## WHAT THE TASK REQUIRES:
Only the lines from the opening of the material through the line bearing "(168, 681) none" should be reproduced, exactly and without pictures.

+---+

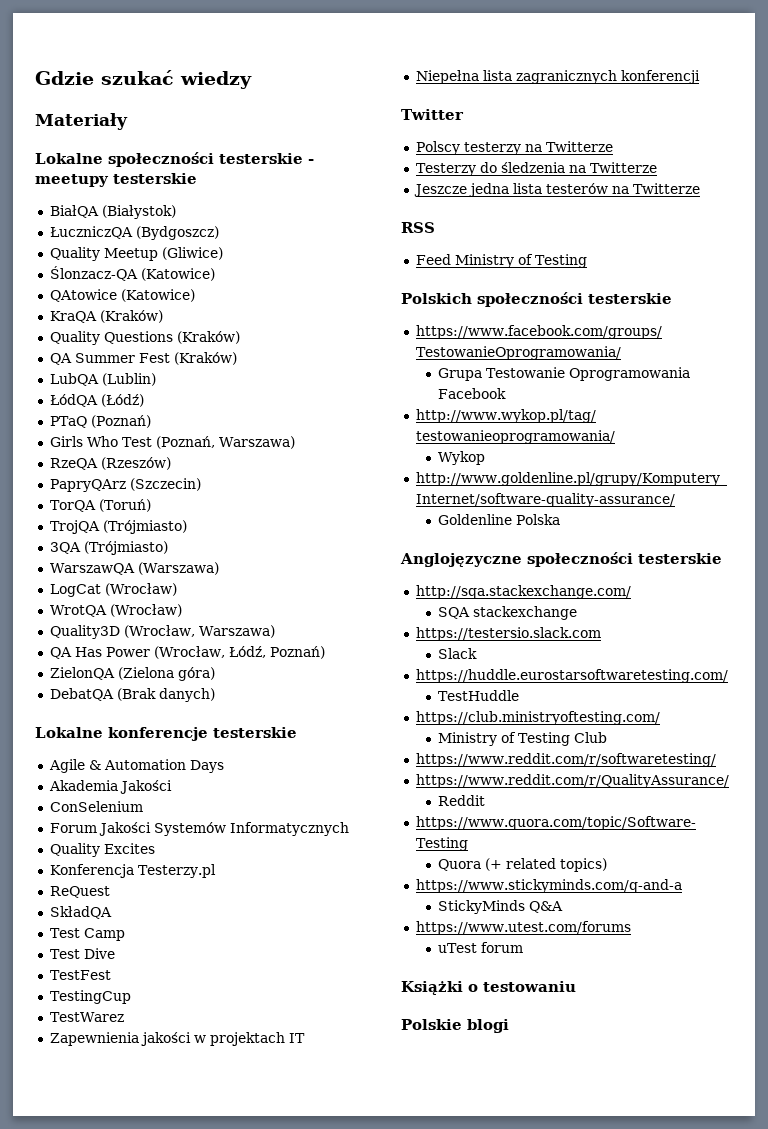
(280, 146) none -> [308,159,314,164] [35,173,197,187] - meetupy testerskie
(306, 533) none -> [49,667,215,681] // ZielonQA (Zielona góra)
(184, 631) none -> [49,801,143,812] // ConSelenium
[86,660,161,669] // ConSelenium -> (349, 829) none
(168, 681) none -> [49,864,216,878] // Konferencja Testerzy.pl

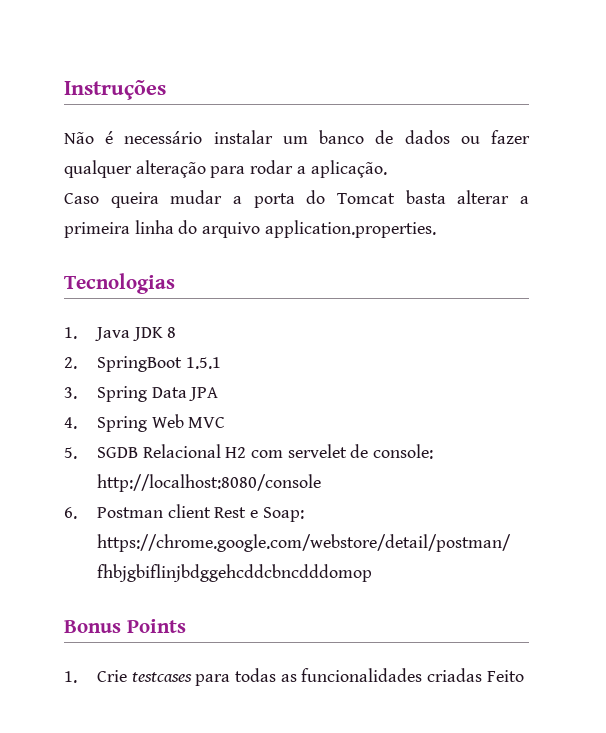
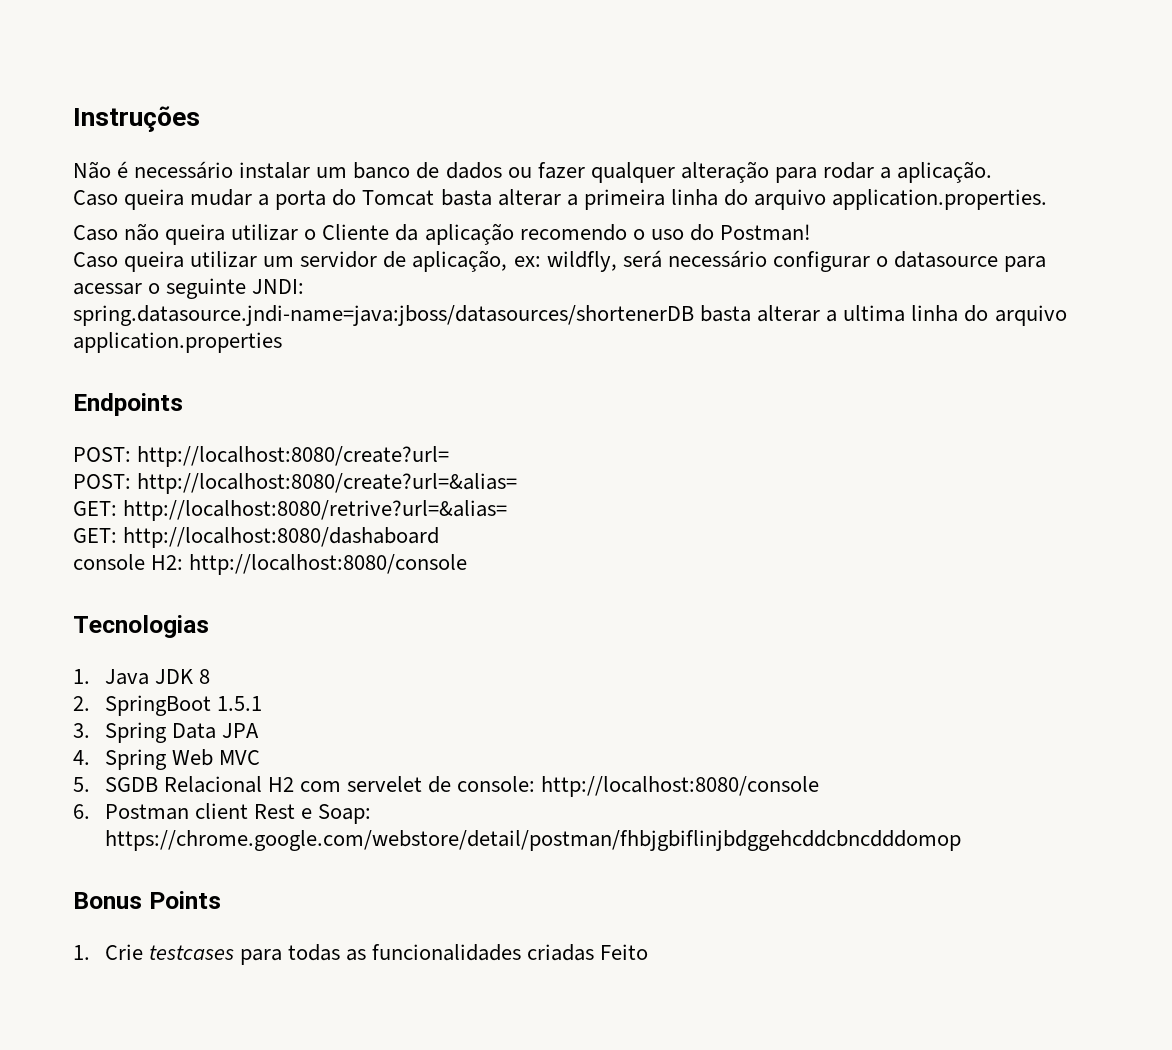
(436, 229) none -> [73,223,811,245] [73,250,1047,272] [73,278,305,299] [73,305,1067,326] [73,332,282,353] [73,393,183,416] [73,446,450,467] [73,473,518,494] [73,500,508,521] [73,527,440,548] [73,554,468,575] // Caso não queira utilizar o Cliente da aplicação recomendo o uso do Postman! // Caso queira utilizar um servidor de aplicação, ex: wildfly, será necessário configurar o datasource para acessar o seguinte JNDI: // spring.datasource.jndi-name=java:jboss/datasources/shortenerDB basta alterar a ultima linha do arquivo application.properties // Endpoints // POST: http://localhost:8080/create?url= // POST: http://localhost:8080/create?url=&alias= // GET: http://localhost:8080/retrive?url=&alias= // GET: http://localhost:8080/dashaboard // console H2: http://localhost:8080/console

+---+

## WORKED SOLUTION:
(280, 146) none -> [308,159,314,164] [35,173,197,187] - meetupy testerskie
(306, 533) none -> [49,667,215,681] // ZielonQA (Zielona góra)
(184, 631) none -> [49,801,143,812] // ConSelenium
[86,660,161,669] // ConSelenium -> (349, 829) none
(168, 681) none -> [49,864,216,878] // Konferencja Testerzy.pl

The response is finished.